DATASET CONTENT
*** Begin section ***

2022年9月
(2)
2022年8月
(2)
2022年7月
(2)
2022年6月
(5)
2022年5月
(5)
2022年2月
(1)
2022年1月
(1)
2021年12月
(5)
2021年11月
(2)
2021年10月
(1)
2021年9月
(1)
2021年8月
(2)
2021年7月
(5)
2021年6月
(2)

*** End section ***

WHAT YOU HAVE TO DO
Copy every line of text from the items above word for word, in the same order.

ANSWER TO THIS TASK
2022年9月
(2)
2022年8月
(2)
2022年7月
(2)
2022年6月
(5)
2022年5月
(5)
2022年2月
(1)
2022年1月
(1)
2021年12月
(5)
2021年11月
(2)
2021年10月
(1)
2021年9月
(1)
2021年8月
(2)
2021年7月
(5)
2021年6月
(2)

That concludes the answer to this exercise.